History of Mattress Size

Mattress size has fluctuated greatly over time. The earliest examples of mattresses were large enough to fit a family. For early hunter-gatherers, one or two people sleeping along was unheard of. It was common for family, and even friends, to share the same sleep surface for warmth, safety and kinship.

Beds in ancient civilizations like Egypt, Greece and Rome were smaller, more similar to the size of today’s twin bed. That’s likely because these were reserved for the wealthy. Beds became larger during the Medieval period due to heating challenges. Most people slept in one room because it was the only room that could be heated.

During the Renaissance and through the 18th century, beds remained large, partly as a way to show status. Larger beds were also practical. Many wealthy individuals had social gatherings and carried out business in their bedrooms. It was also still common for many individuals to share a bed. Female servants often shared a bed with their mistresses to keep them safe from unwanted advances.

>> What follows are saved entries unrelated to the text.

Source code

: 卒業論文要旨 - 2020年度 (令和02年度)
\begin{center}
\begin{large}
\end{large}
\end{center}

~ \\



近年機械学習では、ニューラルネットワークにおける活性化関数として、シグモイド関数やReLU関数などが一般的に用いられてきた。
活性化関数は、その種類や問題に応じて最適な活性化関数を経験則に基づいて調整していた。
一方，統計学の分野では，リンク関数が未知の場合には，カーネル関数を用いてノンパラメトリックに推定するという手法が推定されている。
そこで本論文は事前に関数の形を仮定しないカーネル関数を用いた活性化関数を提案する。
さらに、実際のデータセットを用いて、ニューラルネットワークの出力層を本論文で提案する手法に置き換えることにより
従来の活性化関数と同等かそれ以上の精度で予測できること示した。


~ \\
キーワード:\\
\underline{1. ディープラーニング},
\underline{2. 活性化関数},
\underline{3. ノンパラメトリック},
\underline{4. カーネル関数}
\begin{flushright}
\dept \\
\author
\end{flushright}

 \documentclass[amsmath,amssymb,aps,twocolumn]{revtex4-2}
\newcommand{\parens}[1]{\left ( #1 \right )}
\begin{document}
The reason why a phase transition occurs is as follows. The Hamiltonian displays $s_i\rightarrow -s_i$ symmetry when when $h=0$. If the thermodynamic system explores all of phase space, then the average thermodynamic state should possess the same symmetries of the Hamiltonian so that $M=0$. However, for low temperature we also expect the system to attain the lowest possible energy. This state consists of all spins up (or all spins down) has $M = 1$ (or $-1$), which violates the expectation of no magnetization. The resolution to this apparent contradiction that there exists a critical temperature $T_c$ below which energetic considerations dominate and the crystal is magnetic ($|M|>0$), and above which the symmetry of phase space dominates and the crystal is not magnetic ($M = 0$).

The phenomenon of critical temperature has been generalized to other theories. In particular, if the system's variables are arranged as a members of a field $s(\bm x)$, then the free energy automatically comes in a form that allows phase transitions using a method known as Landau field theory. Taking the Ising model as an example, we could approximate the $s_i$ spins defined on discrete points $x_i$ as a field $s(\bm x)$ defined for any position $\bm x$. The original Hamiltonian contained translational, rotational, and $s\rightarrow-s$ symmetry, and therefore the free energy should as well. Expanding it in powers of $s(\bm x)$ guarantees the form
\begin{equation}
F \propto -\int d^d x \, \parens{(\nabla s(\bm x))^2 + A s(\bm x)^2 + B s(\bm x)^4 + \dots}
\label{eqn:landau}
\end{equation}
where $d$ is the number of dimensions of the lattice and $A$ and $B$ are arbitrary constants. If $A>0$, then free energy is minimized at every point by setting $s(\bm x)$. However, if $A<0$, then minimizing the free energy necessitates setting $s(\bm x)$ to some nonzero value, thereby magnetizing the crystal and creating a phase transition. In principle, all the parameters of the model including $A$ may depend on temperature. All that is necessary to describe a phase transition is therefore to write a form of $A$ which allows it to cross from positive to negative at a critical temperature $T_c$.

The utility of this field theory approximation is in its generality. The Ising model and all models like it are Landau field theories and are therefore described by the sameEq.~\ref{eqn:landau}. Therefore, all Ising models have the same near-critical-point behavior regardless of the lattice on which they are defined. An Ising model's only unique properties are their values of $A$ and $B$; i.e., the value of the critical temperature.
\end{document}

Beds became smaller and less ornate during the 19th century. By the early 20th century, bedding sizes were largely standardized, and most Americans slept on twin or full mattress. Larger queen and king mattresses were introduced in the 1940s, but these didn’t become popular until the 1950s. After WWII, the economic boom meant people had bigger houses and wanted bigger furniture. Marketing efforts also emphasized that people were becoming taller and needed bigger mattresses.

The shift toward larger mattresses continues today. Queen mattresses are by far the most popular mattress size today, followed by king.